▶ _Task instructions_
Below are some records. Return exactly the lines from the one with "X001450Y007983D01*" to the one with "X002680Y007180D01*", and nothing else.

▶ _Exercise material_

--- --- ---

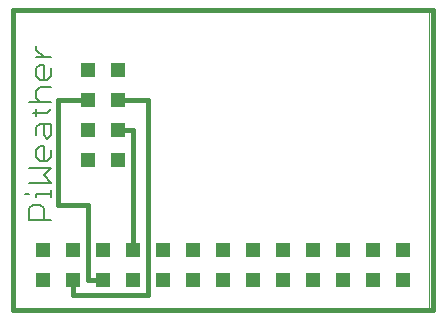
<source format=gtl>
G75*
%MOIN*%
%OFA0B0*%
%FSLAX24Y24*%
%IPPOS*%
%LPD*%
%AMOC8*
5,1,8,0,0,1.08239X$1,22.5*
%
%ADD10C,0.0000*%
%ADD11C,0.0060*%
%ADD12C,0.0160*%
%ADD13R,0.0515X0.0515*%
D10*
X000180Y000180D02*
X000180Y010176D01*
X014050Y010176D01*
X014050Y000180D01*
X000180Y000180D01*
D11*
X000709Y003194D02*
X000709Y003565D01*
X000833Y003688D01*
X001080Y003688D01*
X001203Y003565D01*
X001203Y003194D01*
X001450Y003194D02*
X000709Y003194D01*
X000956Y003931D02*
X000956Y004054D01*
X001450Y004054D01*
X001450Y003931D02*
X001450Y004178D01*
X001450Y004422D02*
X001203Y004669D01*
X001450Y004916D01*
X000709Y004916D01*
X000956Y005282D02*
X000956Y005529D01*
X001080Y005652D01*
X001203Y005652D01*
X001203Y005159D01*
X001080Y005159D02*
X000956Y005282D01*
X001080Y005159D02*
X001327Y005159D01*
X001450Y005282D01*
X001450Y005529D01*
X001327Y005895D02*
X001203Y006019D01*
X001203Y006389D01*
X001080Y006389D02*
X001450Y006389D01*
X001450Y006019D01*
X001327Y005895D01*
X000956Y006019D02*
X000956Y006265D01*
X001080Y006389D01*
X000956Y006632D02*
X000956Y006879D01*
X000833Y006755D02*
X001327Y006755D01*
X001450Y006879D01*
X001450Y007123D02*
X000709Y007123D01*
X000956Y007246D02*
X000956Y007493D01*
X001080Y007617D01*
X001450Y007617D01*
X001327Y007860D02*
X001080Y007860D01*
X000956Y007983D01*
X000956Y008230D01*
X001080Y008353D01*
X001203Y008353D01*
X001203Y007860D01*
X001327Y007860D02*
X001450Y007983D01*
X001450Y008230D01*
X001450Y008596D02*
X000956Y008596D01*
X001203Y008596D02*
X000956Y008843D01*
X000956Y008966D01*
X000956Y007246D02*
X001080Y007123D01*
X000709Y004422D02*
X001450Y004422D01*
X000709Y004054D02*
X000586Y004054D01*
D12*
X000180Y000180D02*
X000180Y010180D01*
X014180Y010180D01*
X014180Y000180D01*
X000180Y000180D01*
X002180Y000680D02*
X002180Y001180D01*
X002680Y001180D02*
X003180Y001180D01*
X002680Y001180D02*
X002680Y003680D01*
X001680Y003680D01*
X001680Y007180D01*
X002680Y007180D01*
X003680Y007180D02*
X004680Y007180D01*
X004680Y000680D01*
X002180Y000680D01*
X004180Y002180D02*
X004180Y006180D01*
X003680Y006180D01*
D13*
X003680Y006180D03*
X002680Y006180D03*
X002680Y005180D03*
X003680Y005180D03*
X003680Y007180D03*
X002680Y007180D03*
X002680Y008180D03*
X003680Y008180D03*
X003180Y002180D03*
X002180Y002180D03*
X001180Y002180D03*
X001180Y001180D03*
X002180Y001180D03*
X003180Y001180D03*
X004180Y001180D03*
X005180Y001180D03*
X006180Y001180D03*
X007180Y001180D03*
X008180Y001180D03*
X009180Y001180D03*
X010180Y001180D03*
X011180Y001180D03*
X012180Y001180D03*
X013180Y001180D03*
X013180Y002180D03*
X012180Y002180D03*
X011180Y002180D03*
X010180Y002180D03*
X009180Y002180D03*
X008180Y002180D03*
X007180Y002180D03*
X006180Y002180D03*
X005180Y002180D03*
X004180Y002180D03*
M02*

</source>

--- --- ---

▶ _Output of the task_
X001450Y007983D01*
X001450Y008230D01*
X001450Y008596D02*
X000956Y008596D01*
X001203Y008596D02*
X000956Y008843D01*
X000956Y008966D01*
X000956Y007246D02*
X001080Y007123D01*
X000709Y004422D02*
X001450Y004422D01*
X000709Y004054D02*
X000586Y004054D01*
D12*
X000180Y000180D02*
X000180Y010180D01*
X014180Y010180D01*
X014180Y000180D01*
X000180Y000180D01*
X002180Y000680D02*
X002180Y001180D01*
X002680Y001180D02*
X003180Y001180D01*
X002680Y001180D02*
X002680Y003680D01*
X001680Y003680D01*
X001680Y007180D01*
X002680Y007180D01*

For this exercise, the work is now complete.